Tendo em vista as recentes modificações experimentadas no Direito Administrativo pátrio, é de se cogitar se tais entidades podem ser classificadas como "agências independentes", bem como sua eventual diversidade em face das recém-criadas "agências executivas" e "agências reguladoras". Ademais, cabe investigar seu "poder normativo" e os limites derivados dos estândares estabelecidos pela legislação que criou tais organizações.
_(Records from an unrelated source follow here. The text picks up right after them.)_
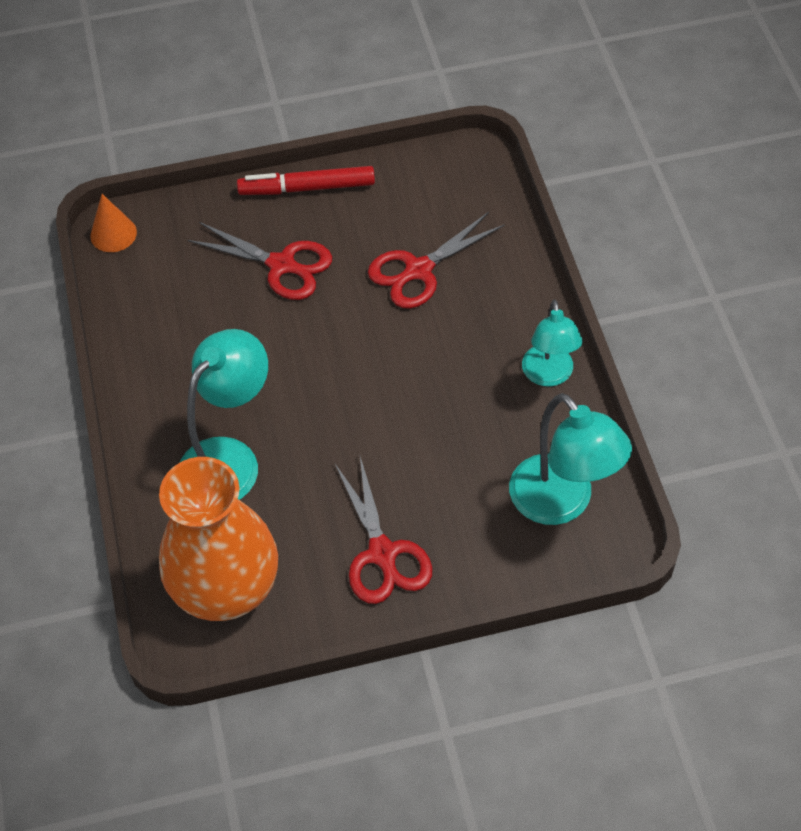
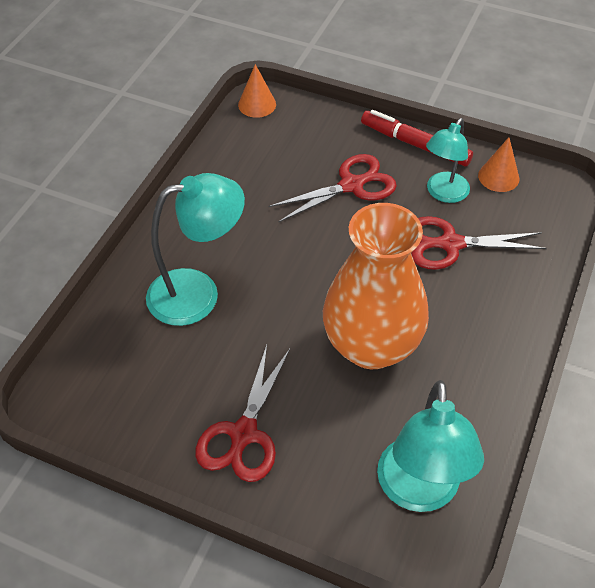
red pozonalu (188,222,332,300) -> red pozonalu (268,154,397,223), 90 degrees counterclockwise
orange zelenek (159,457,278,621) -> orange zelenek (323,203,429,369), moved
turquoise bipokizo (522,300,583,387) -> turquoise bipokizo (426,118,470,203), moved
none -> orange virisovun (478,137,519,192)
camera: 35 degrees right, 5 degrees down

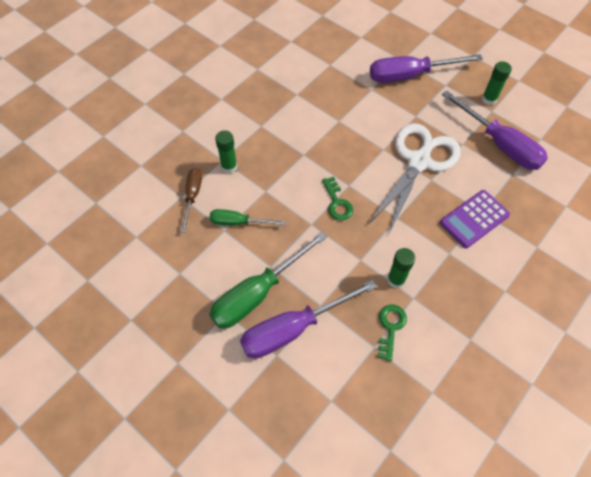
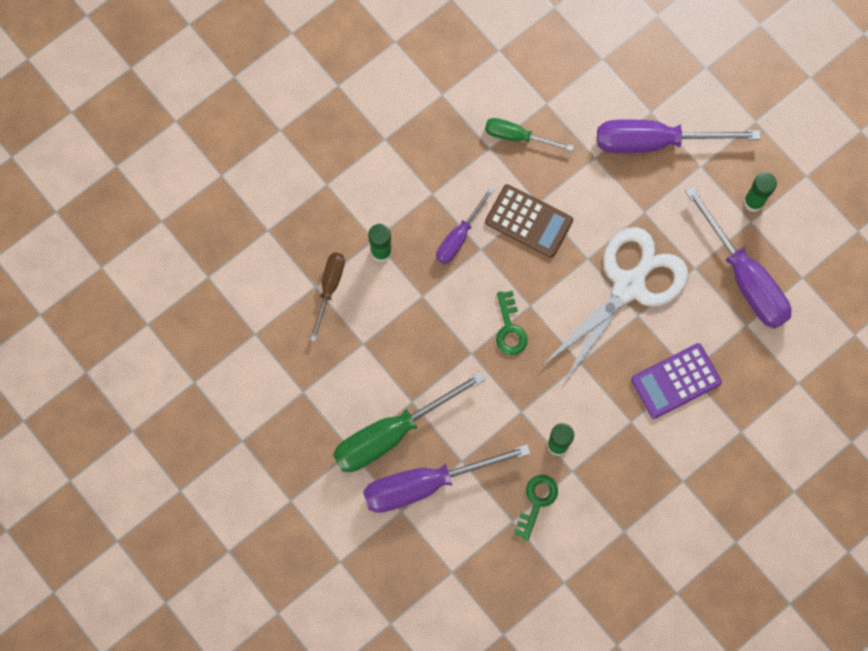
none -> purple durevan (436,188,494,264)
green durevan (210,209,285,226) -> green durevan (485,118,574,151), moved
none -> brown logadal (485,184,573,258)
camera: 10 degrees right, 15 degrees up

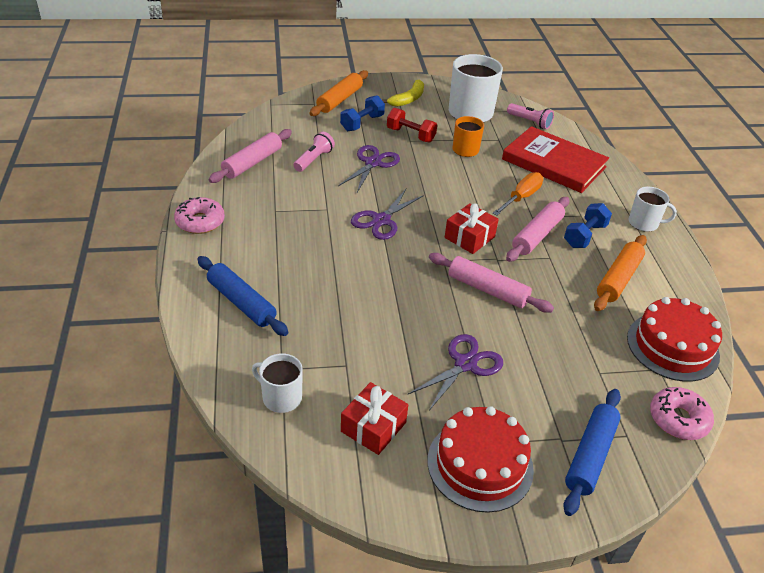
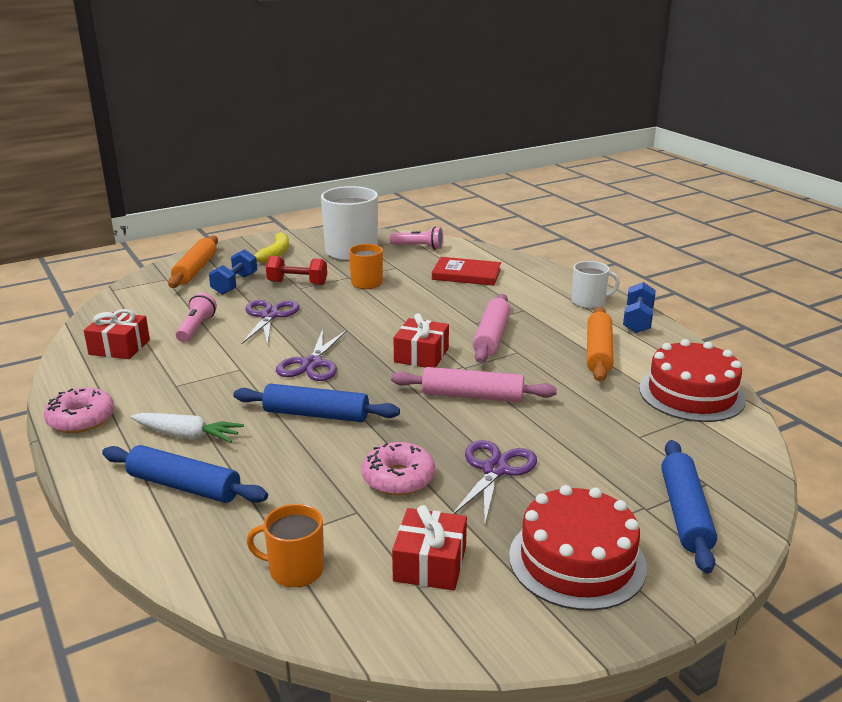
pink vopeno (209,129,292,183) -> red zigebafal (84,309,150,359)
none -> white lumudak (130,413,244,443)
none -> blue vopeno (234,384,400,422)
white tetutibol (252,353,303,413) -> orange tetutibol (247,504,324,587)
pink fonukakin (650,387,714,440) -> pink fonukakin (362,442,435,496), moved
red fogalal (502,126,609,193) -> red fogalal (432,257,501,286), x0.63
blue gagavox (564,203,612,248) -> blue gagavox (623,282,656,333), moved
orange durevan (492,172,543,216) -> none
camera: 20 degrees left, 15 degrees down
Ao final, analisaremos se o art. 192 da Constituição Federal de 1988 estabeleceu alguma reserva de lei que não esteja atendida nos diplomas supracitados.

I - Premissas hermenêuticas
  1. A análise das questões acima arroladas pressupõe a fixação de premissas de interpretação claras e, mais do que isso, exige que seja fixado um conceito básico para a realidade normativa "agências", bem como sua razão, conteúdo e limites.

  1. Partimos de três regras de hermenêutica jurídica.

Primeira, a de que a interpretação não pode abstrair das finalidades normativas visadas, justamente em face da situação concreta. A lei não pode ser interpretada puramente em abstrato, tal como não possuísse vínculos e desdobramentos na vida real ou não se dirigisse a determinado objetivo. A relação entre ratio legis e situação de fato é essencial às conclusões hermenêuticas. Ainda mais quando estão em análise normas de ordem pública, as quais, no Brasil, devem reger um Estado Democrático de Direito.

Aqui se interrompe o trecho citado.